May 09, 2023
As a police officer in southern New Jersey for more than 10 years, I responded to hundreds of domestic violence calls for service. Domestic violence is a serious issue that affects countless individuals worldwide.
In the United States, for example, some sources say one in four women and one in nine men experience severe physical violence from an intimate partner in their lifetime.
Domestic violence can take many forms, including physical, sexual, emotional, and financial abuse. Police officers are often the first responders in these situations, and they play a critical role in protecting victims and holding abusers accountable.
However, responding to domestic violence calls can be challenging and especially dangerous for officers. While training, experience, and knowledge can help officers handle these types of calls, the use of body cameras can also be a tremendously useful tool in assisting them with these types of cases.
When it comes to domestic violence cases, body cameras can be particularly useful for several reasons. First, the cameras can capture critical evidence that can be used to prosecute abusers. In many cases, victims of domestic violence are reluctant to testify in court, either because they fear retribution from their abuser or because they are emotionally traumatized by the experience. In such cases, video footage captured by body cameras can be used to build a case against the abuser, even if the victim is unwilling or unable to testify.
To that end and in my professional career, I witnessed a large number of victims initially report the assault to me on the day of the incident and then later refuse to testify against a suspect I had arrested. While the reasons for someone in that situation not wanting to testify can vary and even be understood in some circumstances, the system of justice in the United States does still require violators of the law to be held responsible in court.
In a case of domestic violence, the only eyewitness is oftentimes the victim. Years ago, this would result in a perpetrator of criminal violence to avoid any consequences of his or her actions. However, with the use of body cameras now becoming so popular, the victim’s statements on the day of the incident, as recorded by body cameras, are memorialized and can be used in court. In cases such as these, where the victim is unwilling to testify against the abuser but the prosecution still moves forward, it is essentially to have the body camera footage of what was said by whom in the heat of the moment of the police response. The end result usually included some type of therapy or anger management program for the perpetrator and/or the victim, which I think most would agree is a beneficial outcome.

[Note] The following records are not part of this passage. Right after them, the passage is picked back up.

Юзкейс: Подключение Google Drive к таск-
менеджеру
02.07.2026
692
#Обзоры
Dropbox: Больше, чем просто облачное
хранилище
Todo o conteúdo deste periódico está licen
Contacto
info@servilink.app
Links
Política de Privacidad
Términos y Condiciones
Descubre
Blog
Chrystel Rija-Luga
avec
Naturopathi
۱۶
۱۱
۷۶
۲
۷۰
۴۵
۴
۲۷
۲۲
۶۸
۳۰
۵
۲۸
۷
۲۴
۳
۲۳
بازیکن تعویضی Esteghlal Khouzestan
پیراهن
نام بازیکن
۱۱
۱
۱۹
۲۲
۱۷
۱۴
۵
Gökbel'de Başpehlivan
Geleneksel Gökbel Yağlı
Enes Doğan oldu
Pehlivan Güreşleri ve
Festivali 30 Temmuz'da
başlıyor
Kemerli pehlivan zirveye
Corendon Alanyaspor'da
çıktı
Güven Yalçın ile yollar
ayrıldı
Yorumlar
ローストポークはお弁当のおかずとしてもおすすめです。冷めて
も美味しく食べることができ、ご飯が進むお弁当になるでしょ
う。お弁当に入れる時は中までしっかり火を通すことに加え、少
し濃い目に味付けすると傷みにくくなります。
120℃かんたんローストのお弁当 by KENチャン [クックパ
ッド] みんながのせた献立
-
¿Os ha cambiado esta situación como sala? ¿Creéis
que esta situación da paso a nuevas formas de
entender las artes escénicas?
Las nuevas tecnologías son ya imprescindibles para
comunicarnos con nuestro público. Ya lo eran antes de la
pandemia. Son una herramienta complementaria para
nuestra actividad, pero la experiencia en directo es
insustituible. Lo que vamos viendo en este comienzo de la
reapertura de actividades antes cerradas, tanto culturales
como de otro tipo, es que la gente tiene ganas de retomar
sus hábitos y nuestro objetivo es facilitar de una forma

Second, body cameras can help officers de-escalate volatile situations. Domestic violence calls can be some of the most dangerous and unpredictable situations that officers encounter.
While in the police academy in 2007, I was taught that domestic violence calls for service were dangerous because the nature of the disagreement is so intimate and personal. While you may be interviewing an alleged suspect, the victim may change their mind about wanting police assistance and then start attacking the police officer as well. Now, instead of just managing one suspect, there’s two.
Abusers may be armed, intoxicated, or emotionally unstable, and they may be prone to violence or erratic behavior. In such cases, officers must be able to respond calmly and professionally to avoid exacerbating the situation.
Body cameras can help officers do this by reminding them to remain calm and focused during the encounter. Knowing that their actions are being recorded can also serve as a deterrent for officers who might otherwise be prone to using excessive force or engaging in other inappropriate behavior.
Third, body cameras can help protect officers from false accusations of misconduct. Unfortunately, false accusations of police brutality or misconduct are not uncommon, and officers who respond to domestic violence calls may be particularly vulnerable to such allegations. Body cameras can provide a clear record of what happened during the encounter, which can be used to refute false accusations or misunderstandings.
This, in turn, can help protect officers and their agencies from unfounded disciplinary action or lawsuits.
Finally, body cameras can help promote transparency and accountability in law enforcement. Domestic violence cases are very emotionally charged and politically sensitive, and there is often a high level of scrutiny placed on the actions of responding officers.
Body cameras can provide an objective record of what happened during the encounter, which can help build trust between law enforcement and the community. This can be particularly important in cases where there are questions about whether officers acted appropriately or not.
Domestic violence is present across all populations in terms of wealth, race, sexual orientation, age, and other categories. As such, people from all walks of life can be involved. In cases where the perpetrator or victim are of public interest, such as a celebrity or politician, body cameras help ensure that everyone was treated fairly and equally, because the body camera footage can correlate that.
Of course, there are also challenges to using body cameras in domestic violence cases. One of the biggest challenges is privacy concerns. Domestic violence calls can be highly personal and intimate, and victims may not want their interactions with officers to be recorded.
To address this concern, many police departments have implemented policies that require these types of videos to be altered to obscure subjects’ identities. While not entirely ideal, this serves a dual purpose of both protecting everyone’s identities and also being able to exhibit the footage to the public or media in an act of transparency.